__Work required__: The entries below should be set down again exactly, with every picture left out.
Data listing START
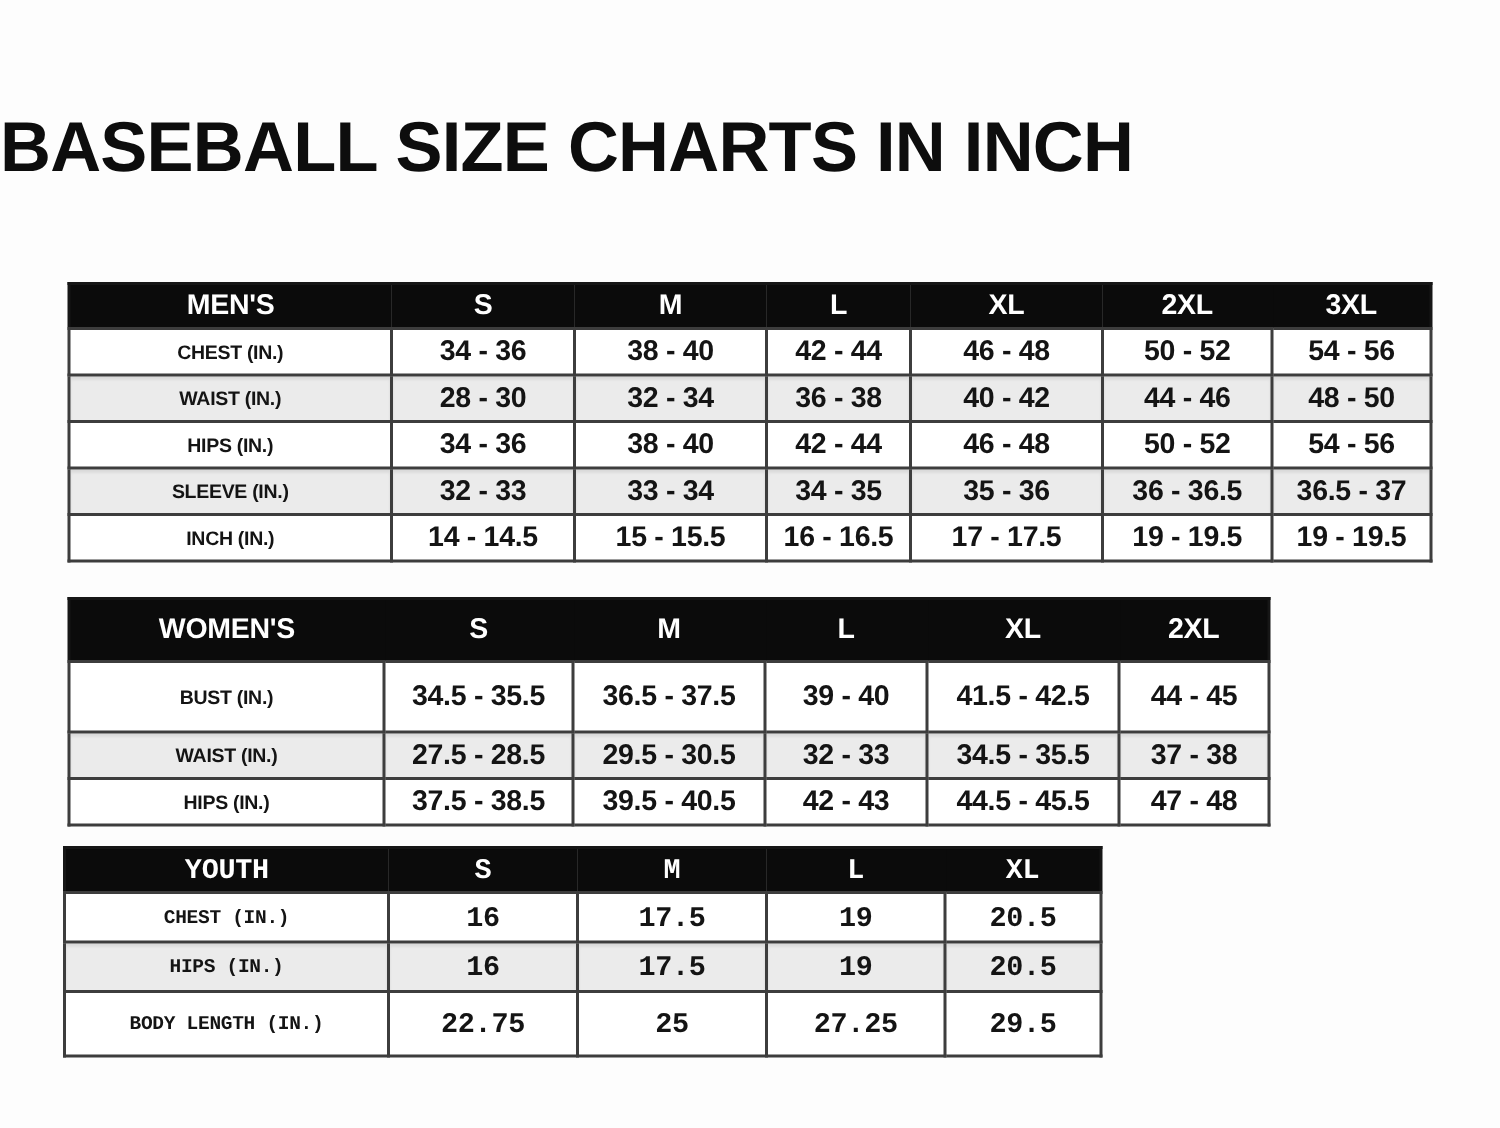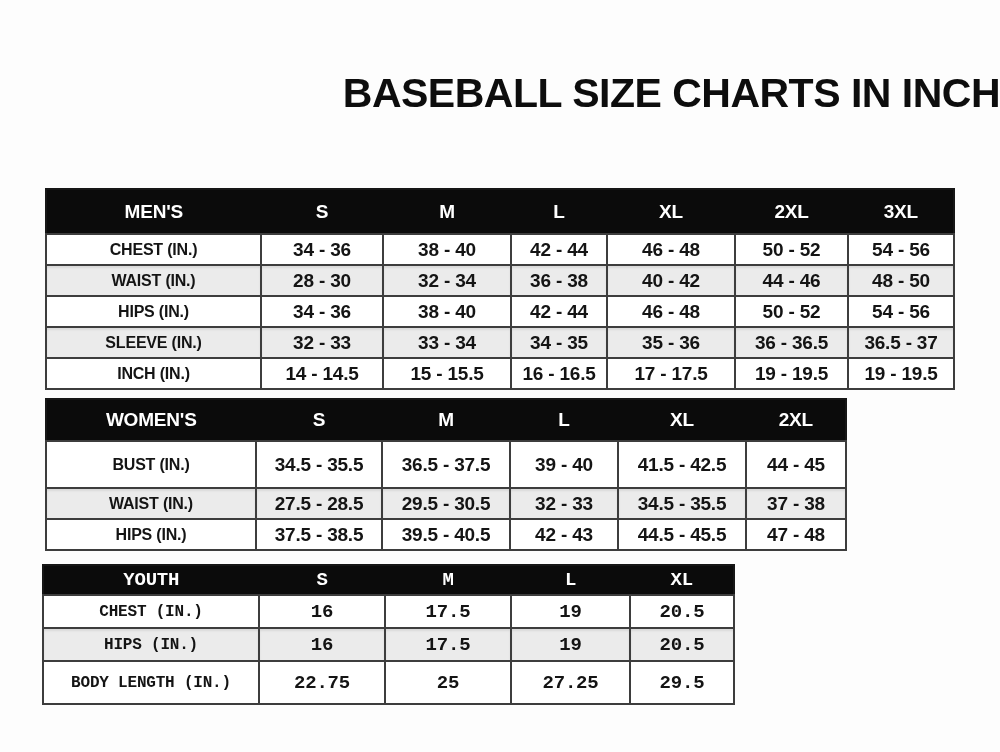--- a/index.html
+++ b/index.html
@@ -13,22 +13,22 @@
     width: 1000px;
     height: 752px;
     background: #fdfdfd;
     overflow: hidden;
   }
   #main-title {
     position: absolute;
     top: 70px;
     left: 0;
     width: 1000px;
-    text-align: right;
-    font-size: 41px;
+    text-align: left;
+    font-size: 47px;
     font-weight: bold;
     letter-spacing: -0.5px;
     color: #0d0d0d;
     white-space: nowrap;
   }
   table.size-table {
     position: absolute;
     border-collapse: collapse;
     table-layout: fixed;
     background: #ffffff;
@@ -52,41 +52,41 @@
     text-align: center;
     border: 2px solid #3d3d3d;
     padding: 0;
     background: #ffffff;
   }
   table.size-table tr.alt td {
     background: #ebebeb;
     box-shadow: inset 0 2px 2px rgba(0,0,0,0.08);
   }
   table.size-table td.row-label {
-    font-size: 16px;
+    font-size: 13px;
   }
 </style>
 </head>
 <body>
 
 <div id="page">
   <div id="main-title">BASEBALL SIZE CHARTS IN INCH</div>
   <div id="tables-root">
       <table class="size-table" style="left: 45px; top: 188px; width: 908px;">
         <colgroup>
           <col style="width: 215px;">
           <col style="width: 122px;">
           <col style="width: 128px;">
           <col style="width: 96px;">
           <col style="width: 128px;">
           <col style="width: 113px;">
           <col style="width: 106px;">
         </colgroup>
         <thead>
-          <tr style="height: 45px;">
+          <tr style="height: 30px;">
             <th>MEN'S</th>
             <th>S</th>
             <th>M</th>
             <th>L</th>
             <th>XL</th>
             <th>2XL</th>
             <th>3XL</th>
           </tr>
         </thead>
         <tbody>

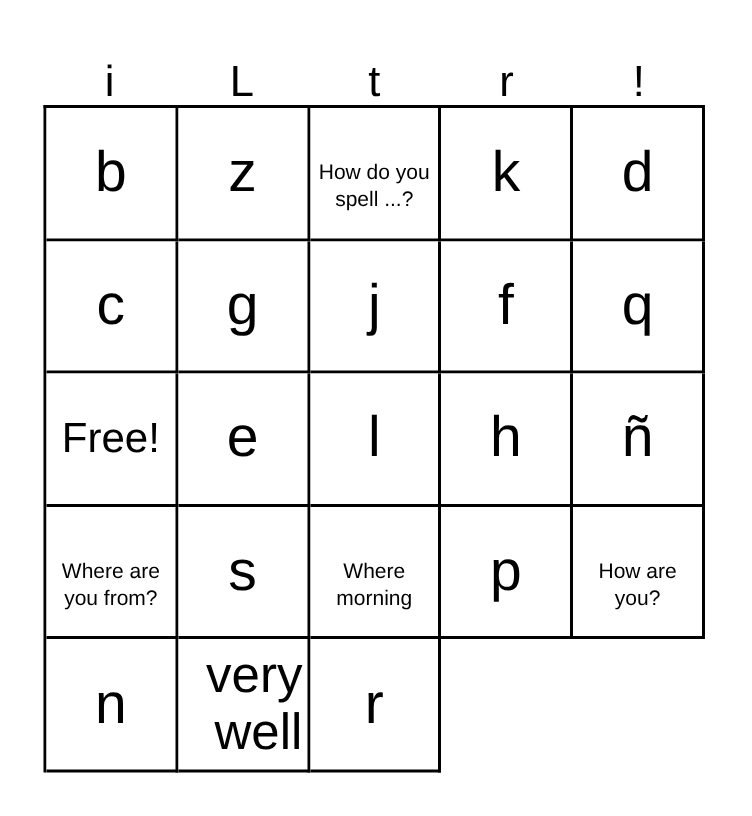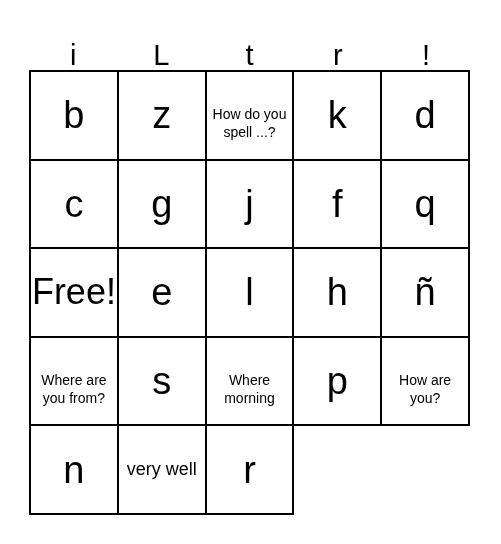--- a/index.html
+++ b/index.html
@@ -70,26 +70,27 @@
     display: block;
     line-height: 1.12;
     word-wrap: break-word;
   }
   
   .sz-letter .cell-text {
     font-size: 38px;
     line-height: 1;
   }
   .sz-free .cell-text {
-    font-size: 36px;
+    font-size: 28px;
     line-height: 1;
   }
   .sz-medium .cell-text {
-    font-size: 18px;
+    font-size: 34px;
     line-height: 1.1;
+    text-align: right;
   }
   .sz-small .cell-text {
     font-size: 14px;
     line-height: 1.25;
     margin-top: 17px;
   }
 </style>
 </head>
 <body>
Data listing END
__Task answer__:
--- a/index.html
+++ b/index.html
@@ -13,22 +13,22 @@
     width: 1000px;
     height: 752px;
     background: #fdfdfd;
     overflow: hidden;
   }
   #main-title {
     position: absolute;
     top: 70px;
     left: 0;
     width: 1000px;
-    text-align: right;
-    font-size: 41px;
+    text-align: left;
+    font-size: 47px;
     font-weight: bold;
     letter-spacing: -0.5px;
     color: #0d0d0d;
     white-space: nowrap;
   }
   table.size-table {
     position: absolute;
     border-collapse: collapse;
     table-layout: fixed;
     background: #ffffff;
@@ -52,41 +52,41 @@
     text-align: center;
     border: 2px solid #3d3d3d;
     padding: 0;
     background: #ffffff;
   }
   table.size-table tr.alt td {
     background: #ebebeb;
     box-shadow: inset 0 2px 2px rgba(0,0,0,0.08);
   }
   table.size-table td.row-label {
-    font-size: 16px;
+    font-size: 13px;
   }
 </style>
 </head>
 <body>
 
 <div id="page">
   <div id="main-title">BASEBALL SIZE CHARTS IN INCH</div>
   <div id="tables-root">
       <table class="size-table" style="left: 45px; top: 188px; width: 908px;">
         <colgroup>
           <col style="width: 215px;">
           <col style="width: 122px;">
           <col style="width: 128px;">
           <col style="width: 96px;">
           <col style="width: 128px;">
           <col style="width: 113px;">
           <col style="width: 106px;">
         </colgroup>
         <thead>
-          <tr style="height: 45px;">
+          <tr style="height: 30px;">
             <th>MEN'S</th>
             <th>S</th>
             <th>M</th>
             <th>L</th>
             <th>XL</th>
             <th>2XL</th>
             <th>3XL</th>
           </tr>
         </thead>
         <tbody>

--- a/index.html
+++ b/index.html
@@ -70,26 +70,27 @@
     display: block;
     line-height: 1.12;
     word-wrap: break-word;
   }
   
   .sz-letter .cell-text {
     font-size: 38px;
     line-height: 1;
   }
   .sz-free .cell-text {
-    font-size: 36px;
+    font-size: 28px;
     line-height: 1;
   }
   .sz-medium .cell-text {
-    font-size: 18px;
+    font-size: 34px;
     line-height: 1.1;
+    text-align: right;
   }
   .sz-small .cell-text {
     font-size: 14px;
     line-height: 1.25;
     margin-top: 17px;
   }
 </style>
 </head>
 <body>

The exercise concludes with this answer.